Born in Ballycastle, County Antrim, Northern Ireland in 1938, O'Brien was named Archbishop of St. Andrews & Edinburgh by St. John Paul II in 1985.
Ordained a priest in 1965, he had a bachelors degree in chemistry and mathematics, and served as a spiritual director of St Andrew's College in Drygrange and rector of St Mary’s College in Blairs before being named archbishop.
From 2002-2012, O’Brien served as President of the Bishops’ Conference of Scotland. He was made a cardinal by John Paul II in 2003, and participated in the 2005 conclave that elected Benedict XVI.
He stepped down as Archbishop of St. Andrews & Edinburgh in 2013 at the age of 74 after allegations went public that he had participated in inappropriate sexual behavior with other men in the 1980s.

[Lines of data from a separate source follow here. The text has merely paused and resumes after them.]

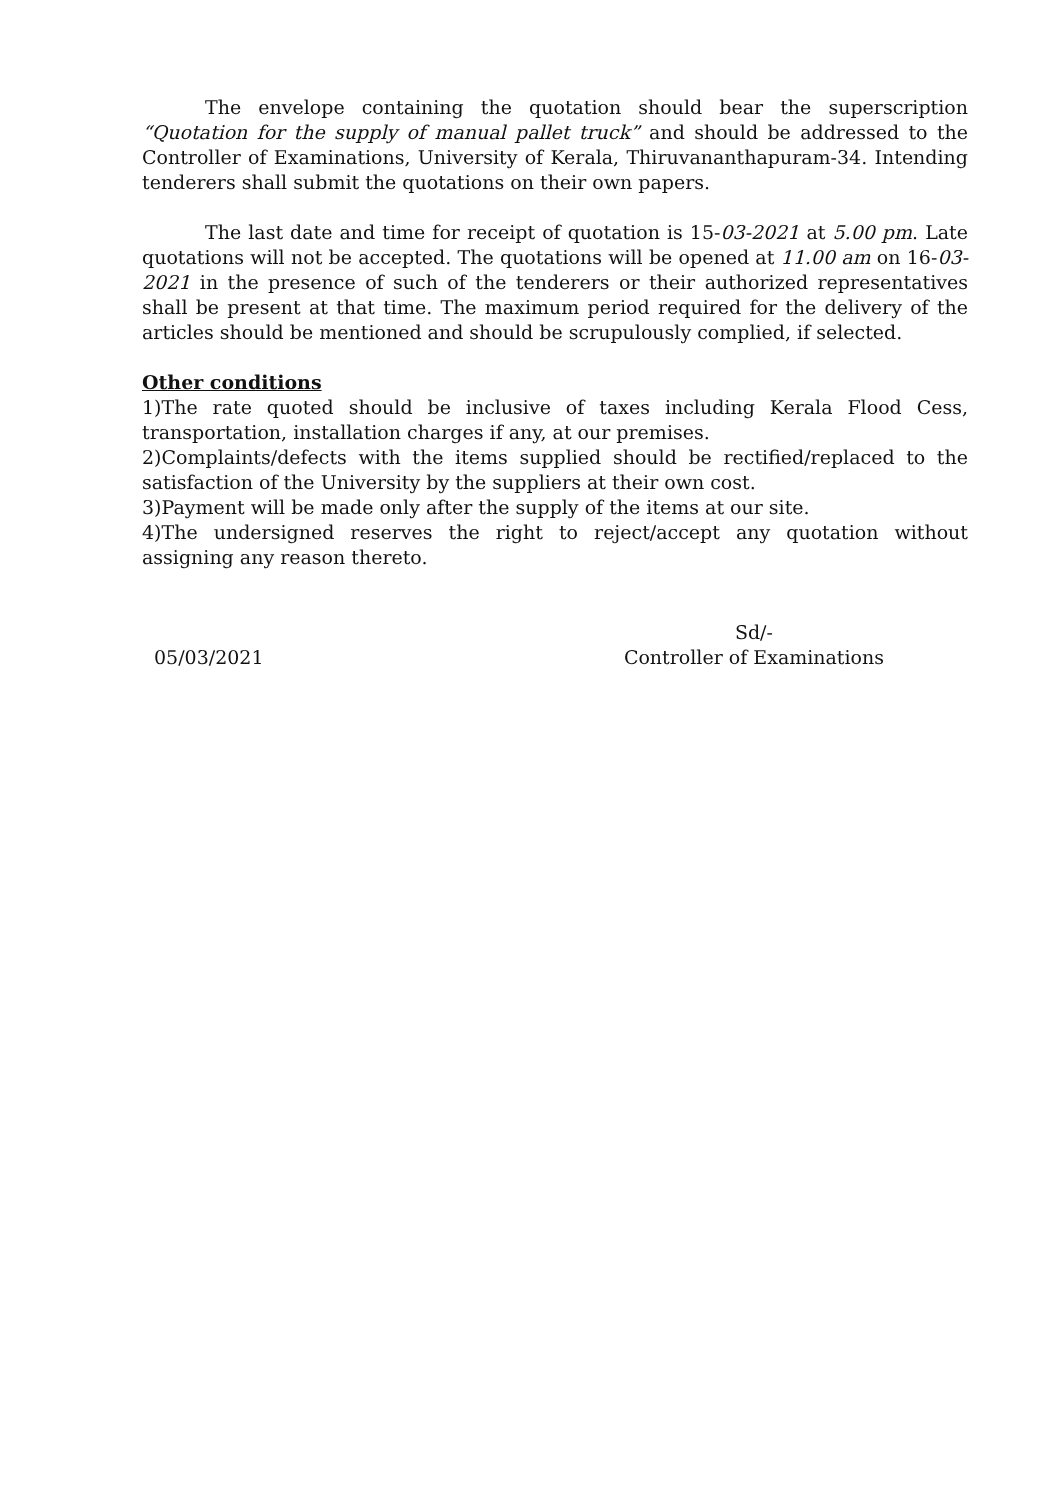The envelope containing the quotation should bear the superscription “Quotation for the supply of manual pallet truck” and should be addressed to the Controller of Examinations, University of Kerala, Thiruvananthapuram-34. Intending tenderers shall submit the quotations on their own papers.
The last date and time for receipt of quotation is 15-03-2021 at 5.00 pm. Late quotations will not be accepted. The quotations will be opened at 11.00 am on 16-03-2021 in the presence of such of the tenderers or their authorized representatives shall be present at that time. The maximum period required for the delivery of the articles should be mentioned and should be scrupulously complied, if selected.
Other conditions
1)The rate quoted should be inclusive of taxes including Kerala Flood Cess, transportation, installation charges if any, at our premises.
2)Complaints/defects with the items supplied should be rectified/replaced to the satisfaction of the University by the suppliers at their own cost.
3)Payment will be made only after the supply of the items at our site.
4)The undersigned reserves the right to reject/accept any quotation without assigning any reason thereto.
05/03/2021
Sd/-
Controller of Examinations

After the claims surfaced that February, the cardinal's request for retirement — originally submitted to Benedict XVI in November 2012 for reasons due to age and health — was accepted immediately by Benedict, going into effect Feb. 25, 2013.
O’Brien, who did not participate in the March 2013 conclave that elected Pope Francis, subsequently admitted that “there have been times that my sexual conduct has fallen below the standards expected of me as a priest, archbishop and cardinal.”
In May 2013, after speaking with the newly-elected Pope, O'Brien left Scotland for a time of prayer, penance and reflection. In March 2015, Francis in a rare move accepted his resignation of the rights and privileges of cardinal.
Only a Pope can approve a cardinal resigning his official status, and the move is extremely rare in Church history.
The closest parallel to the 2015 event took place in 1927 when French Cardinal Louis Billot resigned from the Sacred College of Cardinals following a stormy meeting with Pope Pius XI. His resignation was accepted by the Pope eight days later.
The ruling by Pope Francis stems from his decision in 2014 to send Maltese Archbishop Charles Scicluna as his personal envoy on a fact-finding mission to Scotland. It was after that investigation — the content of which is fully known only to the Pope and Archbishop Scicluna — Francis reached his canonical conclusion.
In wake of O'Brien's resignation, Pope Francis in July 2013 named Archbishop Cushley as the next leader of the St. Andrews and Edinburgh Archdiocese.
According to a March 19 press release from the archdiocese, O'Brien died at the Royal Victoria Hospital in Newcastle-upon-Tyne after receiving last rights, and was surrounded by his family and friends.